From the wide-ranging and customarily sane Virginia Postrel over at Reason comes a summer bijou:  Gadgets and gizmos from Adam Smith’s time.

Let’s start with what the self-respecting man about town might have carried with him as he set out for the day.

First and all but non-negotiable was a watch, tucked in a front pocket and attached to a chain (or strap or ribbon).  They were not only for the upper classes, but sailors and farm  hands as well–often bought second-hand from pawnshops and bartered back to whence they came if money was tight.  Pickpockets’ A #1 target.

But watches barely scratched the surface of the well kitted out man about town.  How about:

  • A nutmeg grater to add spice to one’s coffee at the ever popular coffee-house (the original mecca for merchants to congregate and engage in exchange–with different coffeehouses specializing in different trades).
  • A “pocket globe” (the imagination struggles to square the object with the available pockets and pouches on anything approaching a garment you could actually wear).
  • Or, with echoes down the centuries to today’s largest and most impractical Swiss Army knives, what antiquarians refer to as etuis:  Think of an oversized cigarette lighter typically covered in a textured rawhide made from shark or ray skin (known as shagreen), which opened to display a variety of miniature (we mean “miniature”) tools such as tweezers, a ruler and compass, pen nibs, perhaps if the need for a snack came along, dollhouse size versions of a fork, knife, and snuff spoon, a bodkin, a super-miniature bottle of cologne, and the all-important “ear wax scraper” (your reporter does not want to inquire further about this last item).
  • And if the etui in question were cylindrical, the cap could usefully double as a mini spyglass.  James Bond had nothing on these well-equipped fellows.

Capital of manufacturing for these engaging and barely resistible miracles of miniaturization was Birmingham, where a 1767 dictionary identified 100 “toy makers,” declaring that “For Cheapness, Beauty and Elegance no Place in the world can vie with them.”

But under the skein of whimsy and undeniable “aptness” (Smith’s term) of these ingenious micro-tools lay temptation, which tells us something about the appeal of wealth and “conspicuous consumption”  to this day.  The Earl of Chesterfield, in a 1749 letter to his son, cautioned that a fool “cannot withstand the charms of a toyshop; snuff-boxes, watches, heads of canes, etc., are his destruction.”  A  year later he doubled down on this advice:

“There is another sort of expense that I will not allow, only because it is a silly one,” he wrote. “I mean the fooling away your money in baubles at toy shops.
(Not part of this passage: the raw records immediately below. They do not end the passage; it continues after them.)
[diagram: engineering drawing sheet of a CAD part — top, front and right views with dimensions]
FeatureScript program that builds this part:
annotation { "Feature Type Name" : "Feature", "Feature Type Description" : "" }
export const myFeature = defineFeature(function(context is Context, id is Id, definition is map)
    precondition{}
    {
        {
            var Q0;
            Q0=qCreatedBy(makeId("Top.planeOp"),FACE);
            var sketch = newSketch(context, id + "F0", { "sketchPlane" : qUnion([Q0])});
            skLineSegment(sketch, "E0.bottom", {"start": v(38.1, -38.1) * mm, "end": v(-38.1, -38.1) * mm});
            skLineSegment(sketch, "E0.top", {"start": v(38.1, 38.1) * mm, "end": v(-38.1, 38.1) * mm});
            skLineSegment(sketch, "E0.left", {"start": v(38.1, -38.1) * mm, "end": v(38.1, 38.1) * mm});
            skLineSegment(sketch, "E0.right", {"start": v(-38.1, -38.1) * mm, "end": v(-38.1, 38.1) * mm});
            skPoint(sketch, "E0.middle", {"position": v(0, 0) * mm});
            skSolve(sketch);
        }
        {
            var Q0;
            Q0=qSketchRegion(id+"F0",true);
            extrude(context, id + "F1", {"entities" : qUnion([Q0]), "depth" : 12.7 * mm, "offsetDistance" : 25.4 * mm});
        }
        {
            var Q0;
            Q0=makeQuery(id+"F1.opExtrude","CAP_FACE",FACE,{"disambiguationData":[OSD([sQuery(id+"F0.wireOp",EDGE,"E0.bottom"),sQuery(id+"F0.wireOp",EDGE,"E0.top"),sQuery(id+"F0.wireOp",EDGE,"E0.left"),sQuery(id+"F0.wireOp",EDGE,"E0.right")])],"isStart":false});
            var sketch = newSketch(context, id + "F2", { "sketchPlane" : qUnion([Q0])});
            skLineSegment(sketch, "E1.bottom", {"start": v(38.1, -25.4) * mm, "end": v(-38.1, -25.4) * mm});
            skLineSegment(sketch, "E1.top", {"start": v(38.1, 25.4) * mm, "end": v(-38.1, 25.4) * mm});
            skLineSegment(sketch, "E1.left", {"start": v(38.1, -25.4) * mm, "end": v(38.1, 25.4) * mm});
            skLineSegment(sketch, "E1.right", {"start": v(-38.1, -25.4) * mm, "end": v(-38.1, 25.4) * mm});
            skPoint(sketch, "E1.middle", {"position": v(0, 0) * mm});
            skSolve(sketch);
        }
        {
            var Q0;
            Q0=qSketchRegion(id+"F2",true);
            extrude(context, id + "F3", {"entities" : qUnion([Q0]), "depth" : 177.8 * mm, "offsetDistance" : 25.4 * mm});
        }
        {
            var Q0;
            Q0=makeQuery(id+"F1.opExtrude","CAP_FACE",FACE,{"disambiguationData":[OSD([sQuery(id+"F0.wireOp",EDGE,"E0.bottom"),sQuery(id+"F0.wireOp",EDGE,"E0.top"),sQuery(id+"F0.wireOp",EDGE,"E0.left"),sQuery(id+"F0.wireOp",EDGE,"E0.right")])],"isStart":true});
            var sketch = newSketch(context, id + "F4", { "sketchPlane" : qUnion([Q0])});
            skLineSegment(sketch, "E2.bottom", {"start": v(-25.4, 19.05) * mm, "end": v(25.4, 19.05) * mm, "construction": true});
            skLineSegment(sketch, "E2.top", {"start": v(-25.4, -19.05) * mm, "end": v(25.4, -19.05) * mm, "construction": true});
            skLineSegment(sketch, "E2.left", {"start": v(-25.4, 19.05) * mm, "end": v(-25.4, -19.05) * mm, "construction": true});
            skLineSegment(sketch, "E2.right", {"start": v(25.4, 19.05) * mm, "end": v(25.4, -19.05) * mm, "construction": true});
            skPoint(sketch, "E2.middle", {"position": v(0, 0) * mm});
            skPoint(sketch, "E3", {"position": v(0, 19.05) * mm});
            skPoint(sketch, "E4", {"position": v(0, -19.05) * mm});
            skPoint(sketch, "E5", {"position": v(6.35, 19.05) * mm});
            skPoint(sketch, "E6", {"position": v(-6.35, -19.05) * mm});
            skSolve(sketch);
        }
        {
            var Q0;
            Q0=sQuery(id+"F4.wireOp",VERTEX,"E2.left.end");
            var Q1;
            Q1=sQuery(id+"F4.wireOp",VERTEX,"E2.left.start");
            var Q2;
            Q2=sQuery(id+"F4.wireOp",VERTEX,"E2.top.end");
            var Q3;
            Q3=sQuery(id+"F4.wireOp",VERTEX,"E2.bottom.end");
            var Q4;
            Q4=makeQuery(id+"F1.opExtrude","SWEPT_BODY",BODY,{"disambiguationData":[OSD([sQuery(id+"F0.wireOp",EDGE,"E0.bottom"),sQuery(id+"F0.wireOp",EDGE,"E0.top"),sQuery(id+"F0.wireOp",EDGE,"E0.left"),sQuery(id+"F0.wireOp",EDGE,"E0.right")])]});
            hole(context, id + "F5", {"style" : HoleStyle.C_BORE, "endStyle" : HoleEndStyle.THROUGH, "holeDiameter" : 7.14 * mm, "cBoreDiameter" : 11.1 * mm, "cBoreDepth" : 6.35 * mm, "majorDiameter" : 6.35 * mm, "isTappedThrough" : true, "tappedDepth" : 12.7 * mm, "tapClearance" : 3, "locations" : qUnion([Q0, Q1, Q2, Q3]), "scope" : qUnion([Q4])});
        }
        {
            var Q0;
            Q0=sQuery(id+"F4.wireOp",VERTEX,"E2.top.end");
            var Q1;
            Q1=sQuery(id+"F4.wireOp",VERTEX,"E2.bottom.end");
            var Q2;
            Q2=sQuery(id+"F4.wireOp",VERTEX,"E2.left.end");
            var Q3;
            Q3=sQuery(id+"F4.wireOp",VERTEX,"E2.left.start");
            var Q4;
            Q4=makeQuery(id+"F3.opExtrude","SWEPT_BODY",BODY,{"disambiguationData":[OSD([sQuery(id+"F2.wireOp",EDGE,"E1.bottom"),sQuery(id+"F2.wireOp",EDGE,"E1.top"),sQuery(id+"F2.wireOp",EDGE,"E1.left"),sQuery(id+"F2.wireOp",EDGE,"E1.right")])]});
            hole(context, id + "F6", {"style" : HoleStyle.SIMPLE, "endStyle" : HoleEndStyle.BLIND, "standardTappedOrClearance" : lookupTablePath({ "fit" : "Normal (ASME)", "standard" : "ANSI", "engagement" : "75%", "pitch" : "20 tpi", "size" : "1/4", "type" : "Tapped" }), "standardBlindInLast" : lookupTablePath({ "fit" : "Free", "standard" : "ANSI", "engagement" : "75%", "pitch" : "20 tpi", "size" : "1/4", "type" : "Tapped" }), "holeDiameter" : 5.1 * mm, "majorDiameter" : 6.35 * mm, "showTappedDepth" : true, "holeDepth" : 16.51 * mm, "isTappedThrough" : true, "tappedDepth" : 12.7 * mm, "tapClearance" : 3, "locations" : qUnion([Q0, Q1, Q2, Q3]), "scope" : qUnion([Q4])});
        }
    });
Have one handsome snuff-box (if you take snuff), and one handsome sword; but then no more pretty and very useless things.” A fortune, Chesterfield cautioned, could quickly disappear through impulse purchases.

In his magisterial and vastly underappreciated Theory of Moral Sentiments, Smith also took up the topic, although he advanced the implications considerably.  While these “toys” embodied “the beauty of order, of art and contrivance,” ingenuity and precisions, they were also undeniably cool.  The same pattern of striking desire into the hearts of others applied to wealth itself.  Smith invokes a vision of an  impoverished but ambitious young man (well, he would have been inevitably a man, then, of course), who fantasizes that if only he possessed a large mansion, coaches, and servants to attend to it all, would his life run happily and smoothly.

And suppose our quondam protagonist achieves these objects of desire?  With the possessions and the servants, and family and friends and hangers-on, come anxiety, world-weariness, and exhaustion.  Finally in old age

“he begins at last to find that wealth and greatness are mere trinkets of frivolous utility, no more adapted for procuring ease of body or tranquillity of mind than the tweezer-cases of the lover of toys.”

But Smith meant no condemnation:  To the contrary, he was laying the groundwork for what the pursuit of wealth–and the improvement of land, productive deployment of capital, and the creation of worthy and respectable employment–lay the groundwork for and propel orderly and comfortable civilization itself.

“The perfection of police, the extension of trade and manufactures, are noble and magnificent objects,” he wrote. “The contemplation of them pleases us, and we are interested in whatever can tend to advance them. They make part of the great system of government, and the wheels of the political machine seem to move with more harmony and ease by means of them. We take pleasure in beholding the perfection of so beautiful and grand a system, and we are uneasy till we remove any obstruction that can in the least disturb or encumber the regularity of its motions.”

Who knew that the genesis of the brilliance, novelty, and power of The Wealth of Nations might originally be found in what a man stepping off his doorstep in Edinburgh a few decades earlier might have been carrying in his pockets?


Etui ca. 1760, British, courtesy The Metropolitan Museum of Art, New York: Metalwork of gold and platinum, as well as agate and enamel. Gift of J. Pierpont Morgan, 1917.